Martin Luther King Jr. once said, "history will have to record that the greatest tragedy of this period of social transition was not the strident clamor of the bad people, but the appalling silence of the good people."

We recognize that bad people exist in this world, and we recognize that they bring forth the systems that fail so many people every single day, but what is even more important to recognize are the silent majority - the people who, by engaging in neutrality, enable and purvey the side of the oppressors by doing nothing for their brothers and sisters on the front lines.

Maybe we think being neutral and not causing conflict is supposed to be about peacekeeping and in some way benefits the political discussion if we don't try to argue. But if we don't call out those who purvey failing systems, even if it's our best friend who says something homophobic, even if it's our representatives who support bills like the abortion ban in Alabama, even if it's our president who denies the fact that climate change is killing our planet faster than we can hope to reverse it, do we not, in essence, by all accounts of technicality side with those pushing the issues forward?
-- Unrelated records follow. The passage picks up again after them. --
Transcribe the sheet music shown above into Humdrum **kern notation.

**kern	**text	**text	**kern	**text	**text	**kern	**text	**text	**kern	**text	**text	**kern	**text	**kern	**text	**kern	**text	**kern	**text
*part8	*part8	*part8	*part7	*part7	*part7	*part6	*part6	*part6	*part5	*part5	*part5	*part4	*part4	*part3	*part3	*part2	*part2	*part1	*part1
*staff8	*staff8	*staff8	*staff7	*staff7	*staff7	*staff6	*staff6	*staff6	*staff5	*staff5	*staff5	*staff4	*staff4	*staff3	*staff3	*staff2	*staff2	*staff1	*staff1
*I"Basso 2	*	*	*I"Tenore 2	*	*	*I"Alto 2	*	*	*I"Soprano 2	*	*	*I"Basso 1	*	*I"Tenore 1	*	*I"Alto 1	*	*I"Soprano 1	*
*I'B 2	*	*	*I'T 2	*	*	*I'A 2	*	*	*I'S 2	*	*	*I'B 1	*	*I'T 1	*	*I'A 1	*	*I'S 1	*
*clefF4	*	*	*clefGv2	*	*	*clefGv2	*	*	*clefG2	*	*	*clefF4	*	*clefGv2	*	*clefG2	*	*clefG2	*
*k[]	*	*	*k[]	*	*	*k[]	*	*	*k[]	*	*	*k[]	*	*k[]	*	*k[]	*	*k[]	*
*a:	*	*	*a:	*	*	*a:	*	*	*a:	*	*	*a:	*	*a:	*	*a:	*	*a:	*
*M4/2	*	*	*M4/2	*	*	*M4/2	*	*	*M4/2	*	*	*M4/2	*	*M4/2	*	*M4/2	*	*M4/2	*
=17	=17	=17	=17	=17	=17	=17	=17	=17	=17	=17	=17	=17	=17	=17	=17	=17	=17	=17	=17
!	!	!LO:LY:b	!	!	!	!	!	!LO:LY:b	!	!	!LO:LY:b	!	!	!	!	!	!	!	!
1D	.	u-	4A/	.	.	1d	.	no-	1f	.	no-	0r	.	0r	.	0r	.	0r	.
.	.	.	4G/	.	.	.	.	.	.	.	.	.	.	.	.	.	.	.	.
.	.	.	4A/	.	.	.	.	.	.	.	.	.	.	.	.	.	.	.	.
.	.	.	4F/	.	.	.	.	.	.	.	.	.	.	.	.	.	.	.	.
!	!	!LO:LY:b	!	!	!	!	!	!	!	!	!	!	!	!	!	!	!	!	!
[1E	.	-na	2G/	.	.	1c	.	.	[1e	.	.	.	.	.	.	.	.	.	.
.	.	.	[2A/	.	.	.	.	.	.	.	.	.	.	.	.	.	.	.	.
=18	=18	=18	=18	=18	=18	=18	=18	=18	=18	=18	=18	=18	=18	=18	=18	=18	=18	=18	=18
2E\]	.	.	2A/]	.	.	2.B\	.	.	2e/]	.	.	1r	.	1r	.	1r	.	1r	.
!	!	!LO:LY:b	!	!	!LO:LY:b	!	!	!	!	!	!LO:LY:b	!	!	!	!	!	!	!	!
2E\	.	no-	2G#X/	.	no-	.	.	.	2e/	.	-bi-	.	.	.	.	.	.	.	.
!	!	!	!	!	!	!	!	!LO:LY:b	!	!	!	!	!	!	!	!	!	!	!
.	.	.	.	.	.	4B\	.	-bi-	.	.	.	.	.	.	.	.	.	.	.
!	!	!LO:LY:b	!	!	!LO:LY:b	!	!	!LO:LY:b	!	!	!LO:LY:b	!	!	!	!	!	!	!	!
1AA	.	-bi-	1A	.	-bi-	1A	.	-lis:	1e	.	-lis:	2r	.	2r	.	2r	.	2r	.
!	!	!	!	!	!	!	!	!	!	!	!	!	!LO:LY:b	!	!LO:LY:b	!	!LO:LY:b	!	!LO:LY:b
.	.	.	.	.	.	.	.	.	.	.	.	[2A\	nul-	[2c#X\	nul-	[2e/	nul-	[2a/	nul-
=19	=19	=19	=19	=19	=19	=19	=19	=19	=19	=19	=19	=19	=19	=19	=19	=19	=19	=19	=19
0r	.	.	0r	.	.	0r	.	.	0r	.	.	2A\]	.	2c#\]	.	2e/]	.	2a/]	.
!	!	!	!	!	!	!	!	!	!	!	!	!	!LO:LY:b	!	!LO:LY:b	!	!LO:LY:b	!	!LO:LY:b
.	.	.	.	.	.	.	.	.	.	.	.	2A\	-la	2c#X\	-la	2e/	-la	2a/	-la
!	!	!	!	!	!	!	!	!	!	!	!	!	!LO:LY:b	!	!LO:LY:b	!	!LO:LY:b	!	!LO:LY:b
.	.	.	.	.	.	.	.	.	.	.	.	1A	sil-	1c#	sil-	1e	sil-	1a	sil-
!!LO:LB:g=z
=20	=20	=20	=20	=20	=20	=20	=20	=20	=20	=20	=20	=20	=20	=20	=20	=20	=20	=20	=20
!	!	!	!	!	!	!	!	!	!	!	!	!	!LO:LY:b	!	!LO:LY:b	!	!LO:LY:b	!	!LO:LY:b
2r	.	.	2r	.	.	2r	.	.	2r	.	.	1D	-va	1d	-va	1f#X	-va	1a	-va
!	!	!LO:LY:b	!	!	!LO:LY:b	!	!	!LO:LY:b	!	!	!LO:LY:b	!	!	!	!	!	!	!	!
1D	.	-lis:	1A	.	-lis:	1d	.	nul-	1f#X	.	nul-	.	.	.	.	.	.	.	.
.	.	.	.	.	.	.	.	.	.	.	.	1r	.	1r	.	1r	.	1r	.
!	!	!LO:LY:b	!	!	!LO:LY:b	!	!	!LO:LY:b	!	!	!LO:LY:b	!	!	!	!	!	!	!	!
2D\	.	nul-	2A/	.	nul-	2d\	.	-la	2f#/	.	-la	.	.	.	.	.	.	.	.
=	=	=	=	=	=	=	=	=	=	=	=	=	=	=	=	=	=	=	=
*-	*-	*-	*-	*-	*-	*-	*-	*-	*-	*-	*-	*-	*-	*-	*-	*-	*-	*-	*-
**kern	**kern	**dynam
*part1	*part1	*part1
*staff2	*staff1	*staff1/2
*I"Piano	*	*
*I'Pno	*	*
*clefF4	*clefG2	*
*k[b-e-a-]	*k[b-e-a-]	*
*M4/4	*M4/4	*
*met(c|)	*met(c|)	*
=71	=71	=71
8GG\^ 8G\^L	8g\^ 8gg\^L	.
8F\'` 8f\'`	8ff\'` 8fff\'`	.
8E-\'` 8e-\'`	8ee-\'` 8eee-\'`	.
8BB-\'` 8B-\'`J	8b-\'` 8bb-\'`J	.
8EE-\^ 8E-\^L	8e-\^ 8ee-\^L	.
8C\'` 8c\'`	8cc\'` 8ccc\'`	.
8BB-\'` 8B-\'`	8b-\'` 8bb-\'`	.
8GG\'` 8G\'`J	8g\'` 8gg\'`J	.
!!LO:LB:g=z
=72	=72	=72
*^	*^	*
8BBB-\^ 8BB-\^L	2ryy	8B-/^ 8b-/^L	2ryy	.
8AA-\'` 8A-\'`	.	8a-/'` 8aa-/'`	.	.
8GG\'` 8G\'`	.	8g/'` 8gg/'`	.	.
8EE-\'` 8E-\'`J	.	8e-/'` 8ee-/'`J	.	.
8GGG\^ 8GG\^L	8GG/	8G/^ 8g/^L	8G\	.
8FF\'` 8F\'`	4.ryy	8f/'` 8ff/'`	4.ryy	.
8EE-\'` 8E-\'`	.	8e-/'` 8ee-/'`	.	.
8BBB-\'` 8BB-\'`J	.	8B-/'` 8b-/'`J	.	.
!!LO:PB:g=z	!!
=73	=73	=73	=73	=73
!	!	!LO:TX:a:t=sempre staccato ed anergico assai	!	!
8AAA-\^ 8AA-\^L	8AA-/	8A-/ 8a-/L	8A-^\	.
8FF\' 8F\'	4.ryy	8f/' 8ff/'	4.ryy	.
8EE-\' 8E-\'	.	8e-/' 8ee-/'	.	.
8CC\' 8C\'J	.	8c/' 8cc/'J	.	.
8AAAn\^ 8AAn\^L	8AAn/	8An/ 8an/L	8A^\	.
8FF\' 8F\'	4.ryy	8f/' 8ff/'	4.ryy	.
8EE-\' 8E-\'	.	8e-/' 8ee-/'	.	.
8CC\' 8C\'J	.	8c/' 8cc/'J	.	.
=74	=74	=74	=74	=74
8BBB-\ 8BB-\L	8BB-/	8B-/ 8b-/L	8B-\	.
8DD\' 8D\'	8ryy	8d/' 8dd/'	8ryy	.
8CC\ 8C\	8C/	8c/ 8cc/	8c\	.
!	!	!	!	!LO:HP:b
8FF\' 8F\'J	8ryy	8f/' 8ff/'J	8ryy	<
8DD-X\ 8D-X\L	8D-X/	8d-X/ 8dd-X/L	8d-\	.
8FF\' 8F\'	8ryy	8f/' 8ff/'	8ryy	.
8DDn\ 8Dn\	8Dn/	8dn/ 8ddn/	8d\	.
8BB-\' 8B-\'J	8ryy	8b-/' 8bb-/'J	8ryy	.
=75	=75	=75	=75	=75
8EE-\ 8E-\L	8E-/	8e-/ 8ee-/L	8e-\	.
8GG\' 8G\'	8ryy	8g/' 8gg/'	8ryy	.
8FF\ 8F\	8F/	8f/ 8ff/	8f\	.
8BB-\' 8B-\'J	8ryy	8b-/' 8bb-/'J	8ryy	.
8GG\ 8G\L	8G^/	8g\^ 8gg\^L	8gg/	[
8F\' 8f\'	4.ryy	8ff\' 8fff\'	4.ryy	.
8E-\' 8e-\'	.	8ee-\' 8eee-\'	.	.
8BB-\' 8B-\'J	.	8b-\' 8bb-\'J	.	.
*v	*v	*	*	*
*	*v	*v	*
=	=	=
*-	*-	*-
If we let our best friend get away with saying something homophobic, will he ever start to change his ways, or will he ever be forced to realize that what he's said isn't something that we can just brush aside? If we let our representatives get away with ratifying abortion bans, how far will the laws go until women have no safe and reasonable control over their own bodily decisions? If we let our president continue to deny climate change, will we not lose our ability to live on this planet by choosing to do nothing?

We cannot pander to people who think that being neutral in times of injustice is a reasonable stance to take. We cannot have sympathy for people who decide they don't want to care about the political climate we're in today. Your attempts at avoiding conflict only make the conflict worse - your silence in this aspect is deafening. You've given ammunition for the oppressors who take your silence and apathy and continue to carry forth their oppression. If you want to be a good person, you need to suck it up and take a stand, or else nothing is going to change. We need to raise the voices of those who struggle to be heard by giving them the support they need to succeed against the opposition.